- [Directions for this task]
In the entries below, the word "ожидания" appears on some lines. Copy each of those lines.
.....
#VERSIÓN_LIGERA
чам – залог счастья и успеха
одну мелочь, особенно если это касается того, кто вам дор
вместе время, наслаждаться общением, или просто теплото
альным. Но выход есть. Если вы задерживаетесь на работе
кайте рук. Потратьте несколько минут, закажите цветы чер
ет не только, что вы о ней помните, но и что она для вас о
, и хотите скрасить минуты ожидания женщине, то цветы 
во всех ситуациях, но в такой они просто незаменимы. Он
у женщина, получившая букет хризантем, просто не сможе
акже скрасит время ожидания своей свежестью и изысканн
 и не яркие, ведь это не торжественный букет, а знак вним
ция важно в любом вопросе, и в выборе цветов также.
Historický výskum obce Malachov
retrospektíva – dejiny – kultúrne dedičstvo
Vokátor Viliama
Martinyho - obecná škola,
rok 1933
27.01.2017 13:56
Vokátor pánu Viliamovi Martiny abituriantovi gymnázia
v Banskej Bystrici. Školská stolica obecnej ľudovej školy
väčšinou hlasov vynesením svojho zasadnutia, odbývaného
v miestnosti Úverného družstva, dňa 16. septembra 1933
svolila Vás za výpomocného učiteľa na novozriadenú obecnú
.....
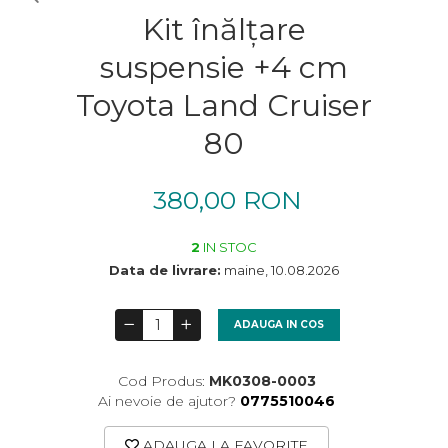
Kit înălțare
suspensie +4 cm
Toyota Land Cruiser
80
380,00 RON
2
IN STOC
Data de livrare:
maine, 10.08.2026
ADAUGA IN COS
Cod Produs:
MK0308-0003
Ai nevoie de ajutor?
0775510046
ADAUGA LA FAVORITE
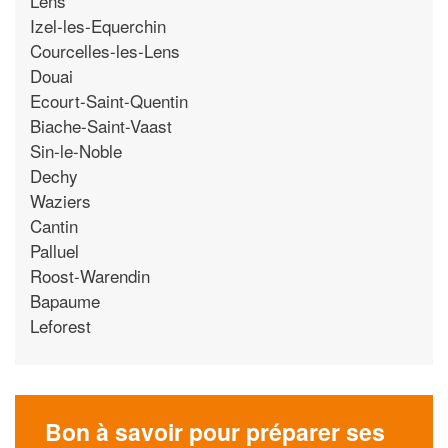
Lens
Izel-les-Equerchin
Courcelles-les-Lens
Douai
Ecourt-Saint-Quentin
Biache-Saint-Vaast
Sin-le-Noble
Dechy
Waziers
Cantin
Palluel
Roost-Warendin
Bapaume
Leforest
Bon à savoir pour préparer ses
.....
- [Reply]
, и хотите скрасить минуты ожидания женщине, то цветы 
акже скрасит время ожидания своей свежестью и изысканн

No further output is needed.